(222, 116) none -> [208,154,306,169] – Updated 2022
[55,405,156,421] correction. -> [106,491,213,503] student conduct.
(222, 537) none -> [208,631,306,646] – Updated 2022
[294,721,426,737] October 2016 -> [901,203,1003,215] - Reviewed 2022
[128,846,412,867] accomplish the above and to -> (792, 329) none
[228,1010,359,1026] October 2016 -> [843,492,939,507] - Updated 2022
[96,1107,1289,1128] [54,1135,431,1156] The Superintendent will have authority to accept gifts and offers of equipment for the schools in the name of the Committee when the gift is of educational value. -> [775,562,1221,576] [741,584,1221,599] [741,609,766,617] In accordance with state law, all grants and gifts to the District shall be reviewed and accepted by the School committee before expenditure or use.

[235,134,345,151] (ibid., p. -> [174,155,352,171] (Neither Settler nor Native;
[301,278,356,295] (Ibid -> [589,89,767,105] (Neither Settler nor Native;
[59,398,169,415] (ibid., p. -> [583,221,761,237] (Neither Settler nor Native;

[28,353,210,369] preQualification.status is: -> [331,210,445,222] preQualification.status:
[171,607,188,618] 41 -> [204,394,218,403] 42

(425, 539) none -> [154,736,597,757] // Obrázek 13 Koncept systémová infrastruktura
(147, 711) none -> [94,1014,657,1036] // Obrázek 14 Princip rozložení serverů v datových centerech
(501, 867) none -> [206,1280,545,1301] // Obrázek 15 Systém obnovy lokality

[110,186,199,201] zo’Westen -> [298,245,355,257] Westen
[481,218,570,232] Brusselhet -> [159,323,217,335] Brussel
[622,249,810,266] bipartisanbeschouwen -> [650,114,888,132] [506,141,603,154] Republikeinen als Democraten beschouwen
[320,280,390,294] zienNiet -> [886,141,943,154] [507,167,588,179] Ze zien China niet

Your instructions: Would you please transcribe the lines above exactly, starting with the first line of the material and ending with the line that has "[128,846,412,867] accomplish the"?

Written reply:
(222, 116) none -> [208,154,306,169] – Updated 2022
[55,405,156,421] correction. -> [106,491,213,503] student conduct.
(222, 537) none -> [208,631,306,646] – Updated 2022
[294,721,426,737] October 2016 -> [901,203,1003,215] - Reviewed 2022
[128,846,412,867] accomplish the above and to -> (792, 329) none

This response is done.